Un discours auquel a adhéré son nouveau partenaire financier, Bouygues Construction, mais qui a choisi, donc, de ne pas s’afficher en naming sur le bateau de Stéphane Le Diraison. «L’environnement est une question importante car nous sommes conscients de l’empreinte de nos activités, indiquait Niki Fontaine, directrice communication Bouygues Bâtiment France-Europe. Mais il n’était pas question que ce sponsoring soit du green washing. Pour nous, c’est le projet qui est important plus que la visibilité, même s’il faut un levier business à tout partenariat.»

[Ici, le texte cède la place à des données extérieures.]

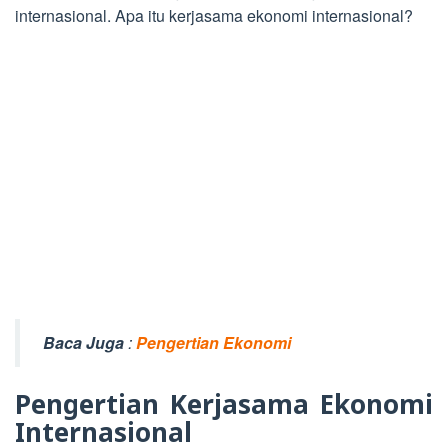
internasional. Apa itu kerjasama ekonomi internasional?
Baca Juga
:
Pengertian Ekonomi
Pengertian Kerjasama Ekonomi
Internasional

En interne, chez Bouygues le skipper donne des conférences auprès des collaborateurs de l’entreprise autour des problématiques RSE, notamment sur les aspects de bien-être au travail, du sommeil ou de la nutrition. «C’est très dur de vérifier le retour sur investissement pour ce type d'opération, poursuit la dirigeante de Bouygues Bâtiment. Toutefois, un vrai partenariat naît d’une vraie conviction et doit cocher des cases de levier de business pour fonctionner.» L’accord signé avec Stéphane Le Diraison, qui sera au départ de la Transat Jacques Vabre dimanche 27 octobre, est de trois ans, jusqu’au Vendée Globe.